UGA scientists have recently published the first complete atlas of bacterial serine-threonine kinases. This innovative resource has the potential to unlock essential new insights for designing new antibiotics. Brady O’Boyle, who is co-leading this groundbreaking study published in the journal Science Signaling. This research characterizes and assigns functions to more than 300,000 kinase sequences collected from about 26,000 bacterial strains. This major research reveals the evolutionary secrets of these enzymes. It also underscores their potential vulnerability as targets for new antimicrobial drugs.
The research carried out within this approach is specially aiming for the structural-functional diversity of bacterial serine-threonine kinases. O’Boyle and his lab had an exciting realization: the number of kinases differs widely between species. Whereas some strains have as few as one kinase present, others—most notably those in the Actinobacteria genus—contain more than 60. Such variability highlights how complex bacterial biology is and is indicative of differential evolutionary pressures on different bacterial lineages.
Comprehensive Classification of Kinases
Brady O’Boyle and his coworkers rolled up their sleeves and dug into the classification efforts for the bacterial STKs. Within these, they further divided the families into pseudokinase and kinase groups due to shared catalytic domain similarities. In addition to providing a resource for RNAi experiments, this classification represents an important step toward a deeper understanding of kinase evolution and function.
To get started, the team used the National Center for Biotechnology Information’s reference sequence (RefSeq) database to sift through and compile their data.
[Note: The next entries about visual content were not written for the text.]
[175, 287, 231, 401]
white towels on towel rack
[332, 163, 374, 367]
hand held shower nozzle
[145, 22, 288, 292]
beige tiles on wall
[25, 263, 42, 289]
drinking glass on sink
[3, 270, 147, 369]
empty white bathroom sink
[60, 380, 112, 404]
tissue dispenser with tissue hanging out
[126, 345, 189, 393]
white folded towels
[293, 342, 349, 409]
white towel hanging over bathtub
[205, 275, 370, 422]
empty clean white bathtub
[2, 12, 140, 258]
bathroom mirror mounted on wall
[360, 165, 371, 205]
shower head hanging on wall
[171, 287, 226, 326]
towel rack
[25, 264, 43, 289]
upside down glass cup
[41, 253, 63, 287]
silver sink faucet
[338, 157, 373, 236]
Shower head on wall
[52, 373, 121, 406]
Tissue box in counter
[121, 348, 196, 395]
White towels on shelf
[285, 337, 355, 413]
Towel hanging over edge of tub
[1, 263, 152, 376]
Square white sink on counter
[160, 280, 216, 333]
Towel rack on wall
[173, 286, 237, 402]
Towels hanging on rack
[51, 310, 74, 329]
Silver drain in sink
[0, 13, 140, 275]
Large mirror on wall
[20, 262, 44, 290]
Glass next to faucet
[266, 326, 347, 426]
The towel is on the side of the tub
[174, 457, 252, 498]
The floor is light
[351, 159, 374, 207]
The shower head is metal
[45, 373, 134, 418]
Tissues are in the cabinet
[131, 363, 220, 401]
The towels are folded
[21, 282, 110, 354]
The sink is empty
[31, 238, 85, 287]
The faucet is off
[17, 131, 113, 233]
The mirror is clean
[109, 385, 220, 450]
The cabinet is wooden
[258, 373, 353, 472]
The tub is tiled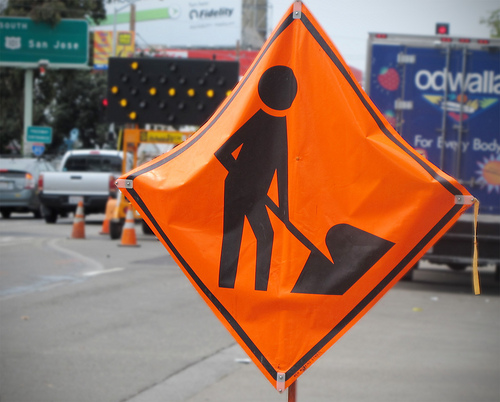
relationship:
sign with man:
[118, 1, 477, 398] [211, 62, 308, 293]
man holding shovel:
[211, 62, 308, 293] [268, 199, 390, 300]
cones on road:
[68, 192, 161, 249] [3, 211, 500, 399]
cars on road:
[38, 148, 124, 222] [3, 211, 500, 399]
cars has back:
[38, 148, 124, 222] [38, 167, 116, 204]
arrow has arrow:
[111, 61, 232, 118] [111, 61, 232, 118]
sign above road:
[2, 16, 89, 68] [3, 211, 500, 399]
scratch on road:
[116, 343, 261, 397] [3, 211, 500, 399]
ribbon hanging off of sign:
[468, 195, 486, 295] [118, 1, 477, 398]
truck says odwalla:
[365, 25, 499, 289] [413, 69, 499, 102]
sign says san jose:
[2, 16, 89, 68] [28, 38, 80, 52]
They were able to analyze a million-molecule array of sequences at once. During this process, their work led to a rich compendium that deepens our understanding of individual kinases and begins to uncover wider trends in bacterial evolution. The breadth of this study can offer an invaluable resource for any scientist looking to improve their understanding of kinase biology.
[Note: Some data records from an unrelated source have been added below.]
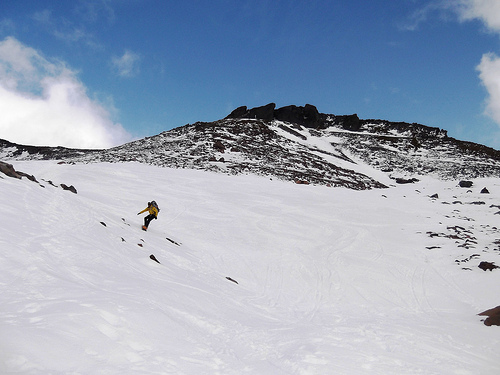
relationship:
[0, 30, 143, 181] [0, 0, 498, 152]
clouds in sky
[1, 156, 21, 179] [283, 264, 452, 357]
rock in snow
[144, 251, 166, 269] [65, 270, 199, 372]
rock in snow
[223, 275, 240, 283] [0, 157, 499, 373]
black rock in snow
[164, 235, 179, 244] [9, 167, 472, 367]
black rock in snow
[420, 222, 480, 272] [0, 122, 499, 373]
rocks in snow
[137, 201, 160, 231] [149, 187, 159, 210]
hiker wearing backpack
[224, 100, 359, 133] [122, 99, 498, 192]
rocks on summit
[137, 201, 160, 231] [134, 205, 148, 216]
hiker has outstretched arm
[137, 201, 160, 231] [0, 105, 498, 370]
hiker on hill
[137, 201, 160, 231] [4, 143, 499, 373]
hiker scaling hillside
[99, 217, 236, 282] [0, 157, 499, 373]
rock pieces in snow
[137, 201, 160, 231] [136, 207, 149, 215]
hiker swinging out arm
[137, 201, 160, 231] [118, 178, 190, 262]
hiker wearing coat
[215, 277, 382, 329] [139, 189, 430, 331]
tracks in snow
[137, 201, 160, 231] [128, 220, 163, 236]
hiker has snowboard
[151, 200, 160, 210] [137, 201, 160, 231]
backpack on back of hiker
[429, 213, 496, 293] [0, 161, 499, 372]
rocks next to hillside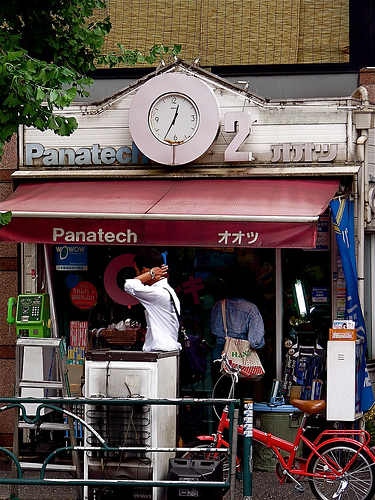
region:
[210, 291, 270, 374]
woman with a bag around her chest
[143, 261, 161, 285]
watch on man's left wrist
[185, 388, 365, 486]
red bicycle leaning against metal railing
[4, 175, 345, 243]
red awning with white lettering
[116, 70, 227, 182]
white clock above storefront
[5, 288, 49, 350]
old fashioned telephone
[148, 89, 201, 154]
four black numbers on the clock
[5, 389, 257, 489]
green metal railing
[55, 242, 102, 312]
signs on store's window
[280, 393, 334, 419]
brown seat of bicycle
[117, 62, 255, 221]
white circle clock on board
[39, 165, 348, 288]
red tent for store front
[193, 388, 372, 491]
red bike parked in front of store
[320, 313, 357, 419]
white mail box for store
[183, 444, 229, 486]
small black computer monitor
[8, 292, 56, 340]
lime and green telephone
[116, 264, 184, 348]
white dress shirt on man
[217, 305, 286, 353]
jean jacket on woman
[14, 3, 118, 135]
large green treet on sidewalk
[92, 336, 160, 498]
white old fridge out on sidewalk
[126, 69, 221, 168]
a white round clock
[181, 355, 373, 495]
a red framed bike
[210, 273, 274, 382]
a person carrying a bag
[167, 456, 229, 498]
back of a tv on the ground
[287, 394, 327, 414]
a shiny brown bike seat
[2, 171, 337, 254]
a maroon canopy over a business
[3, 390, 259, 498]
metal rail painted green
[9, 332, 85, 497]
ladder leaning on a metal railing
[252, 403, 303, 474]
a tin trash can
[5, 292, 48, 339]
a lime green phone system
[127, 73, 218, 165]
a clock on a building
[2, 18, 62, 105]
the leaves of a tree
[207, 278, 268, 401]
a person wearing blue carrying a white bag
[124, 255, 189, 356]
a man wearing a white shirt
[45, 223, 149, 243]
white lettering on an awning of a business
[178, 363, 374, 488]
a red bicycle parked on the sidewalk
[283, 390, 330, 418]
a brown bicycle seat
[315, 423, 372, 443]
a carry rack on the back of a bicycle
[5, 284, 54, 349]
a green public telephone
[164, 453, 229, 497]
a small tv on the sidewalk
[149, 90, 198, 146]
clock on top of building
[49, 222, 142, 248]
the word pantech on red awning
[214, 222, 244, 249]
asian language on red awning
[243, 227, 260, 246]
smiley sign on red awning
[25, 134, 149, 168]
pantech sign on top of building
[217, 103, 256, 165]
The number 2 on top of building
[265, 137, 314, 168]
Asian writing on top of building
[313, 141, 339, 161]
smiley face on top of building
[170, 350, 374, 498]
small red bicycle outside of building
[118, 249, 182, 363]
person with his hand on back of neck outside of buildig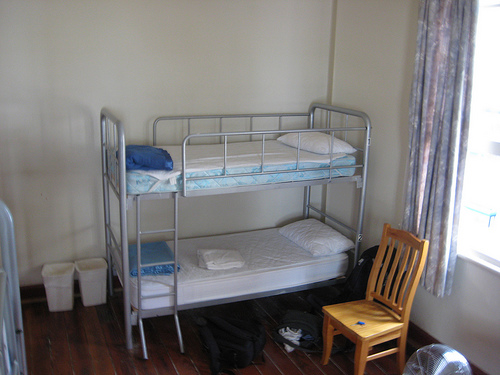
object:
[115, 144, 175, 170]
blanket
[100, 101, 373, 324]
bed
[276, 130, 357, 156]
pillow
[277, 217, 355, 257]
pillow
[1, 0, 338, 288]
wall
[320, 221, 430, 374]
chair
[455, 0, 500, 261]
window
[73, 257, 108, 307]
waste basket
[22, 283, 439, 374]
floor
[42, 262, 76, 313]
waste basket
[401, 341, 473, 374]
fan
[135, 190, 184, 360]
ladder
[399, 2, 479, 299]
curtain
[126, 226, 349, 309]
mattress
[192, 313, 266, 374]
back pack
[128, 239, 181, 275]
blanket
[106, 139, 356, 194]
mattress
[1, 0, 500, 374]
room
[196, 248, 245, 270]
sheet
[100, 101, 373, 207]
top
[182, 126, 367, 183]
guard rail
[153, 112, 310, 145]
guard rail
Implications for Antibiotic Development
The implications of this study go beyond intellectual curiosity. O’Boyle and his colleagues suggest that targeting druggable sites within bacterial serine-threonine kinases could lead to innovative strategies for combating antibiotic resistance. With each new antibiotic, we are always one step behind mutant bacteria that seem to evolve power shields of resistance. Researchers are focusing their efforts on these kinases. In doing so, they may be able to discover novel ways to stop bacterial growth, sidestepping the resistance patterns found in traditional antibiotics.
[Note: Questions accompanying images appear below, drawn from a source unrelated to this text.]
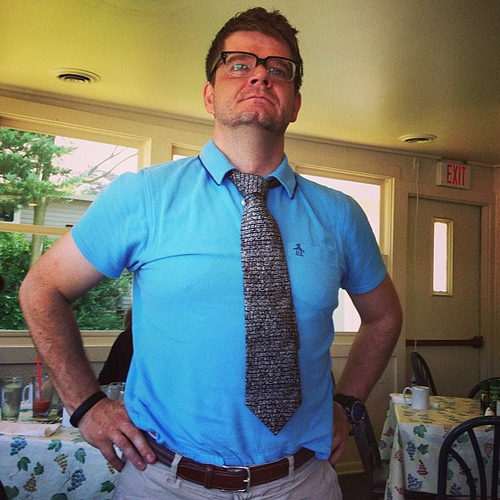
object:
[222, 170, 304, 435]
tie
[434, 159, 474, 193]
sign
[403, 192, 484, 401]
door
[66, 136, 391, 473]
blue shirt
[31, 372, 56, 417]
glass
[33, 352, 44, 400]
straw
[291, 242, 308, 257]
logo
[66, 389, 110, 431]
band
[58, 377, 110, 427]
wrist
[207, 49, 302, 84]
glasses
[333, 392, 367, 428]
watch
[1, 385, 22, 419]
water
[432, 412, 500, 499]
chairs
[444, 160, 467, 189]
exit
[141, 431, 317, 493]
belt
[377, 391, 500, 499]
tablecloth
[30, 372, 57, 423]
drink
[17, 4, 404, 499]
man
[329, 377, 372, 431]
wrist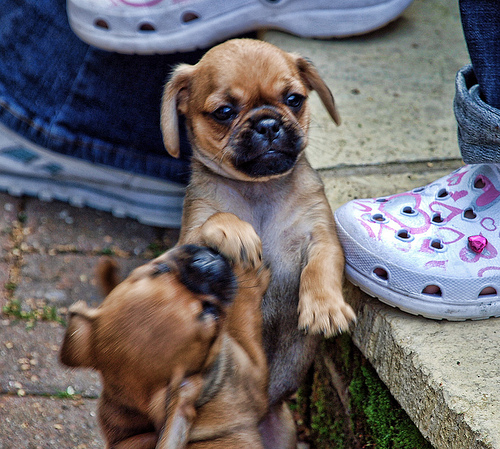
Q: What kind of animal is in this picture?
A: Puppies.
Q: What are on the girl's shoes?
A: Hearts.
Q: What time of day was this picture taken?
A: Day time.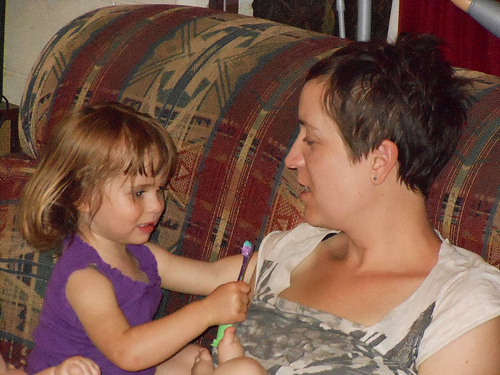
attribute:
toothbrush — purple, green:
[204, 237, 262, 350]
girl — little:
[15, 97, 271, 372]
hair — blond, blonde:
[14, 93, 182, 262]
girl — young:
[18, 100, 249, 374]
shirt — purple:
[25, 234, 155, 372]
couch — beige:
[2, 1, 496, 374]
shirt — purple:
[20, 233, 167, 372]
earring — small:
[366, 177, 400, 202]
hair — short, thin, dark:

One outstanding application highlighted by O’Boyle and his team is the ability to tackle the tuberculosis bacterium. Treating this chronic infection is no simple matter. Though there are no immediate therapeutic implications from the atlas, new insights may fuel novel therapeutic strategies. Our research underscores the massive body of work that has been performed on eukaryotic kinases. Finally, it stresses that bacterial kinases have special properties that warrant deeper exploration.
A Resource for Future Research
Asserine-threonine kinases atlas, an important step toward advancing microbiology and antibiotic discovery. O’Boyle’s research provides an in-depth look at these enzymes. This paradigm-shifting work unlocks new avenues of inquiry in fundamental biology and clinical application.
We invite future researchers to use this massive compendium to conduct specific searches for kinases involved in pathogenicity or antibiotic resistance. At times, the differences between bacterial and eukaryotic kinases mimic the likenesses. This targeted understanding will help us to reevaluate existing therapeutic paradigms and inspire novel small-molecule design approaches.